Custom stream name registration

Register a custom function when you need a different naming scheme for a particular aggregate:
var map = new StreamNameMap();

// All Booking aggregates use a "bookings-" prefix instead of "Booking-"
map.Register<BookingId>(id => new StreamName($"bookings-{id.Value}"));

var streamName = map.GetStreamName<Booking, BookingState, BookingId>(new BookingId("abc123"));
// → "bookings-abc123"
You can register as many identity types as needed. Registrations are keyed by the identity type, so different aggregate types with different id types each get their own mapping.

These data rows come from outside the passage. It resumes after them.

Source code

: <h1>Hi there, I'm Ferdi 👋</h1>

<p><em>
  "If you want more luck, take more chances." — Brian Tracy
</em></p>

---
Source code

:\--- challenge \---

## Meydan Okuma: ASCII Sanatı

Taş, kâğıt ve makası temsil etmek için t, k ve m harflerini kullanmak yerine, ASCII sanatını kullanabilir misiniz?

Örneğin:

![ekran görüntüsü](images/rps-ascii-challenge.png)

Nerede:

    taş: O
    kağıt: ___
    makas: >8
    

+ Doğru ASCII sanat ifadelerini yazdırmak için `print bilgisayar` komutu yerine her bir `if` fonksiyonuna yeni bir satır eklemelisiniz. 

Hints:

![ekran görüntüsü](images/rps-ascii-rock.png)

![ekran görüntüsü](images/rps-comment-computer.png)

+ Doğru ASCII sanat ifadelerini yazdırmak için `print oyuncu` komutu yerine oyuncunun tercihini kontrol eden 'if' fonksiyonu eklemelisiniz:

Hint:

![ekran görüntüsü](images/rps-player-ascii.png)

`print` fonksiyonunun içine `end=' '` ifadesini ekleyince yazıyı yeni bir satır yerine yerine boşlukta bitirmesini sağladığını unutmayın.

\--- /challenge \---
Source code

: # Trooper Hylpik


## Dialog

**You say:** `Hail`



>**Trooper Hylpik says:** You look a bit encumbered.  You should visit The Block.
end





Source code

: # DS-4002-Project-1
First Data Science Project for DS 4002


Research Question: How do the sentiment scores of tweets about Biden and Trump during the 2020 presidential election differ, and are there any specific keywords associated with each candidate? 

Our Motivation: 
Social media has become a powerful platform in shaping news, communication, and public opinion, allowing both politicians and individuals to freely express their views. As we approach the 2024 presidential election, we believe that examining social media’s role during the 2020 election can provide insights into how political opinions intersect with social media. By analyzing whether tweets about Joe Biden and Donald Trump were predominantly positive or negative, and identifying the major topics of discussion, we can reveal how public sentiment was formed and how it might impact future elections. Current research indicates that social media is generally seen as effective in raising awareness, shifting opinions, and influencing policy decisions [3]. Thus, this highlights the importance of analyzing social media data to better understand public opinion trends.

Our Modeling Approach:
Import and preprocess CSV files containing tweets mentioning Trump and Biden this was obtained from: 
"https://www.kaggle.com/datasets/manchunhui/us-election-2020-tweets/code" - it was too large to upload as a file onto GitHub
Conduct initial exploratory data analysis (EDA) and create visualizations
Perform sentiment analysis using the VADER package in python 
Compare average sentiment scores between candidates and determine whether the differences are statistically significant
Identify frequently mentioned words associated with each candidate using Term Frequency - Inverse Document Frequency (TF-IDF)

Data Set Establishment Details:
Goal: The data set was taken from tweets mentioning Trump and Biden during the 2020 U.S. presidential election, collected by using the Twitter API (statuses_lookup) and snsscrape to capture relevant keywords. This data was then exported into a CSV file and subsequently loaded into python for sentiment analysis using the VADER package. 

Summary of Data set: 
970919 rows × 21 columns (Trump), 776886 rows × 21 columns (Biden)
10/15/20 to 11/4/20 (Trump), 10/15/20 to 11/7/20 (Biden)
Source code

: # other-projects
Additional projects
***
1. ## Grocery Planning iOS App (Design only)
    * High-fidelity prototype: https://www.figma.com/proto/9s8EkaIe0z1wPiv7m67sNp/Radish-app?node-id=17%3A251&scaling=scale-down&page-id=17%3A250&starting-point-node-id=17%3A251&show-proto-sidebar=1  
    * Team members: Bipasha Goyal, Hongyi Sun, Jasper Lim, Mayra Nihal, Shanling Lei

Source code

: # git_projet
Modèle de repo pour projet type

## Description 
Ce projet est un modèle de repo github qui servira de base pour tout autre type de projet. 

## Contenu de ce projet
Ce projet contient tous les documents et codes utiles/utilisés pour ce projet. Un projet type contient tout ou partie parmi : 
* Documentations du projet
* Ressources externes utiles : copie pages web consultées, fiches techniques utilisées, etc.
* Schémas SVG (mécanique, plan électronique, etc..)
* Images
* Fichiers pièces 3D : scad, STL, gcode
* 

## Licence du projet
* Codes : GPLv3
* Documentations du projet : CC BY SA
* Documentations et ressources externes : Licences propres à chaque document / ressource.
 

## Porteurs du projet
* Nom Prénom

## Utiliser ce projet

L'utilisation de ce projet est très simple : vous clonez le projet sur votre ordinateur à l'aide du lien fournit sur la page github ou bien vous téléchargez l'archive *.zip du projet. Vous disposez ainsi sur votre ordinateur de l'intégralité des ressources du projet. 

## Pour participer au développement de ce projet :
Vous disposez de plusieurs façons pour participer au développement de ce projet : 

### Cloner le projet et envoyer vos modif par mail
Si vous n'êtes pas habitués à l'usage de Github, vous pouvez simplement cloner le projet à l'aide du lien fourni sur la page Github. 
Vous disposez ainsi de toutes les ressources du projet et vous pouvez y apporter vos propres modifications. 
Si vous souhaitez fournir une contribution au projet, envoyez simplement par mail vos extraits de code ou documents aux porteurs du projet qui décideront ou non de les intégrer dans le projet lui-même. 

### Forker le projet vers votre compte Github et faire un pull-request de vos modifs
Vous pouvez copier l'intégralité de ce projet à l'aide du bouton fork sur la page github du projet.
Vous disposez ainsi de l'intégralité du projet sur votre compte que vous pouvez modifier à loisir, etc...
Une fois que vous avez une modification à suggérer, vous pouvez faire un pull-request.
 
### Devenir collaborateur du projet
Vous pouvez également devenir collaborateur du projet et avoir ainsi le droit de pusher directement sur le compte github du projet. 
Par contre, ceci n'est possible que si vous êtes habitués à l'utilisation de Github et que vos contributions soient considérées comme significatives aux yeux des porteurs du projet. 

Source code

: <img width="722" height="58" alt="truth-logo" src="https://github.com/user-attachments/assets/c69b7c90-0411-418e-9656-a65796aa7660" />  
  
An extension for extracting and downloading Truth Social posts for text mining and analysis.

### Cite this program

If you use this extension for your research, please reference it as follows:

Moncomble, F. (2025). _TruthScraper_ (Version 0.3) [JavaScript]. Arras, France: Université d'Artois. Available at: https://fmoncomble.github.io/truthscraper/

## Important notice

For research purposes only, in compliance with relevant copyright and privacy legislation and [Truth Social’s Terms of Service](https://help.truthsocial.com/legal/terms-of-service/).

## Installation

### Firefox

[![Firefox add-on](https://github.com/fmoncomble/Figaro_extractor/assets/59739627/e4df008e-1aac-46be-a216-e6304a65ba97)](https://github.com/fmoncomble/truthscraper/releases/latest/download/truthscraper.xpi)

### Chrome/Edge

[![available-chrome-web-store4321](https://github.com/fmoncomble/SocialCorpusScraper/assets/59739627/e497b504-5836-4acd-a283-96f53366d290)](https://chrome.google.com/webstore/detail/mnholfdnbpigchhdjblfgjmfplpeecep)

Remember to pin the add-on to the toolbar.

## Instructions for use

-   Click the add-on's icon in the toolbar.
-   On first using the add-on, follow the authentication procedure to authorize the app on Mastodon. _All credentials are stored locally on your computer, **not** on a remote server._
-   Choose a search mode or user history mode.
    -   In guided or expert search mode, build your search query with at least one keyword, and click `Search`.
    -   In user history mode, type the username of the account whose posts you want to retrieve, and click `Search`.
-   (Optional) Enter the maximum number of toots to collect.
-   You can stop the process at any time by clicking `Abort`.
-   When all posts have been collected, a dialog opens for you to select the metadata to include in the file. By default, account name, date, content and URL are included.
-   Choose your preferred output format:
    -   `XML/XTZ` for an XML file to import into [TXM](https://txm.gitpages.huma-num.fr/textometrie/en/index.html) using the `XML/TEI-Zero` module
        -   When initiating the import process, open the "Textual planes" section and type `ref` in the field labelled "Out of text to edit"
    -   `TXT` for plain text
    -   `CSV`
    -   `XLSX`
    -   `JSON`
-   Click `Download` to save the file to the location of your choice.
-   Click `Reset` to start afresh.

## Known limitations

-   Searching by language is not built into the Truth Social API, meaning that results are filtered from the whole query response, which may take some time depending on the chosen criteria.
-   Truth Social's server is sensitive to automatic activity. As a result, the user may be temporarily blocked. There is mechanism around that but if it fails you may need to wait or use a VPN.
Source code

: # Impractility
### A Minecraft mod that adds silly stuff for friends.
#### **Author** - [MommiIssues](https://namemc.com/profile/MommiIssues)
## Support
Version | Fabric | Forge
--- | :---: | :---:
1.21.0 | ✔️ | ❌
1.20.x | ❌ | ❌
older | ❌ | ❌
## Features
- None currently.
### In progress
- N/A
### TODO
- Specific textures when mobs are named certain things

Registering a StreamNameMap with DI

Pass a configured StreamNameMap instance to the command service or the aggregate store during DI setup:
var streamNameMap = new StreamNameMap();
streamNameMap.Register<BookingId>(id => new StreamName($"bookings-{id.Value}"));
streamNameMap.Register<PaymentId>(id => new StreamName($"payments-{id.Value}"));

builder.Services.AddSingleton(streamNameMap);

How stream names flow through the application

When a CommandService handles a command, it needs to know which stream to load and save the aggregate from/to. The lookup path is:
  1. The command service calls StreamNameMap.GetStreamName<TAggregate, TState, TId>(aggregateId).
  2. If a custom mapping for TId is registered, the custom function is called.
  3. Otherwise, StreamNameFactory.For<TAggregate, TState, TId>(aggregateId) produces the default {AggregateName}-{id} name.
  4. IEventReader.LoadAggregate / IEventWriter.StoreAggregate receive the resolved StreamName.
// Inside AggregatePersistenceExtensions — simplified
var streamName = streamNameMap?.GetStreamName<TAggregate, TState, TId>(aggregateId)
             ?? StreamNameFactory.For<TAggregate, TState, TId>(aggregateId);

var aggregate = await eventReader.LoadAggregate<TAggregate, TState>(streamName, ...);

Helper methods on StreamName

Once you have a StreamName you can extract its parts:
var name = new StreamName("Booking-abc123");

string id       = name.GetId();       // "abc123"
string category = name.GetCategory(); // "Booking"

// Implicit conversion to string
string s = name; // "Booking-abc123"
GetCategory() aligns with the KurrentDB/EventStoreDB $ce-{Category} projection that fans out events from all streams in the same category, enabling efficient per-aggregate-type subscriptions.